This land is a place where the cultivated and the wild live side-by-side. In wildland firefighting terms it is the wildland-urban interface. No one would mistake this area for urban though. An environmentalist I once studied with wrote a book called The Comedy of Survival. Joseph Meeker draws a comparison in literature to our efforts in creating an environmental ethic. In one of the chapters he compares the pastoral with the picaresque. This term comes from the Spanish word, picaro. Rogue.

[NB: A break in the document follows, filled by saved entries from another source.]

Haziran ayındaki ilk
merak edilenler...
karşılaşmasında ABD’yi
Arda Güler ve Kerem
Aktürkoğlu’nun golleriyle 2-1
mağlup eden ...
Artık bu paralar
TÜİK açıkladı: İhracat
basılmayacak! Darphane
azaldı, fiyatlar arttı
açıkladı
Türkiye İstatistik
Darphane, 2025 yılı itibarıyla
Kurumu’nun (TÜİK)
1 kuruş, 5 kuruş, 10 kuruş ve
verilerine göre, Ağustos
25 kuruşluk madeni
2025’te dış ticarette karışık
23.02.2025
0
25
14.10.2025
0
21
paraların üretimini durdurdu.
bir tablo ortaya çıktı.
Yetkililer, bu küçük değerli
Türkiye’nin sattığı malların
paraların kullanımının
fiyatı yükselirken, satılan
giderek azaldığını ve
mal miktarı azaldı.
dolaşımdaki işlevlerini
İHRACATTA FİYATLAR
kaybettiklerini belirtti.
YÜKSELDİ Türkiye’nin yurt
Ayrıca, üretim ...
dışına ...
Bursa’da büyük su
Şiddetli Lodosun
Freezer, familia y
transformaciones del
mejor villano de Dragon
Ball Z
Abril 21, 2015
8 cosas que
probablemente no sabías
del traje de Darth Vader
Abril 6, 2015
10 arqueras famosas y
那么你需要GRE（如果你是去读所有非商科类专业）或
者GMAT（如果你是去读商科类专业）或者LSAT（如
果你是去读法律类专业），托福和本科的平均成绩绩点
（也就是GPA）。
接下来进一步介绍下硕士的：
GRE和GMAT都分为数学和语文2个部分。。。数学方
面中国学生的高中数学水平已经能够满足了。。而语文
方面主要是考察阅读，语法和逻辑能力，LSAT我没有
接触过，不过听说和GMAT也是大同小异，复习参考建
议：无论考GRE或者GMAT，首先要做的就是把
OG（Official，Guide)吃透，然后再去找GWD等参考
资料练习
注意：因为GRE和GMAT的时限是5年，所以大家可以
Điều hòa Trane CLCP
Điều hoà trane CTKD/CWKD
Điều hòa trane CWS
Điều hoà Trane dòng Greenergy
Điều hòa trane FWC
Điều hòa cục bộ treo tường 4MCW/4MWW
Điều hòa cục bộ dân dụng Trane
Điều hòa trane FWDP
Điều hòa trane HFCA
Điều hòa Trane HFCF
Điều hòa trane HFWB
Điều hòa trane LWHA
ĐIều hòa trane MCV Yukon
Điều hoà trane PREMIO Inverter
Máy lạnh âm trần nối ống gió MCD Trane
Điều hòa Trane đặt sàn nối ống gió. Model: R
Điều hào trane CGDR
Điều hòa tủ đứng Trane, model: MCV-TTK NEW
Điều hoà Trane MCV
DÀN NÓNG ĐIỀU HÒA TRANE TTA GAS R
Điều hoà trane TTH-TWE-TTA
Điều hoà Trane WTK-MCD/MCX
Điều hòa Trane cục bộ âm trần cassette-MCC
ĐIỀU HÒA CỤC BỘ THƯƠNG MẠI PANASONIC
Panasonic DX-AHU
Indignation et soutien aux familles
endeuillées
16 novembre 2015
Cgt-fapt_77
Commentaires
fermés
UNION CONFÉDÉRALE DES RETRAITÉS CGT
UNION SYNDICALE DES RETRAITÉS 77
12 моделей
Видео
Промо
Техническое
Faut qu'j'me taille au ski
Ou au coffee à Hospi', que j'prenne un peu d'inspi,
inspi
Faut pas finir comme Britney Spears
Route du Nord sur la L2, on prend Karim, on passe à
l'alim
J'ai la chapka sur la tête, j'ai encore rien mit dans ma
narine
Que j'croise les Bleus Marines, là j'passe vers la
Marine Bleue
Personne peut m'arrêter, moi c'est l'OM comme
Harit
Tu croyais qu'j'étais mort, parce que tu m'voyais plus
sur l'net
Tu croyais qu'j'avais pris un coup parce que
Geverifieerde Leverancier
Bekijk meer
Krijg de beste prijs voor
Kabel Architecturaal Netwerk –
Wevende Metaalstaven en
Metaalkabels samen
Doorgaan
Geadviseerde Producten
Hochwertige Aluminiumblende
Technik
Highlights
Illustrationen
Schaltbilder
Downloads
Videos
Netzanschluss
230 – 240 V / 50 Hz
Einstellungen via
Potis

We live on the edge between the pastoral and the rogue; between the cultivated and the wild; where the riparian zone continues to reach out from its hold on the shore. Tentacles of blackberry and alder reach further and further into the field. Putting down roots wherever they can. It is like our own neural net making new connections when we learn. Here it is the earth reaching and expanding into new territory. It is a dance we play with keeping life wild and orderly. Too much order and the place begins to look like a formal garden in England or China. However, there is a calming aspect to this order.

If we let the land just take care of itself then it becomes a jumble of native and invasive plants. That disorder is less appealing as a preferred living environment. In the city I have seen people who have let their dandelions grow and the grass go to seed. I've preferred a blend, a little order and serenity nearby the house and wildness where it is easily seen and experienced. (We aren't talking about wilderness, which should be left to its own life.)

I guess it is like the taming of one's mind. If we hold too tight and structure our mental processes, we lose the creativity. But if we let the mind run wherever it goes, then we live a very chaotic and unpredictable life. This land is a place to contemplate and meditate on the variegated nature of our relationship with the natural world and our own mind.

Good night from the edge of the wildwoods.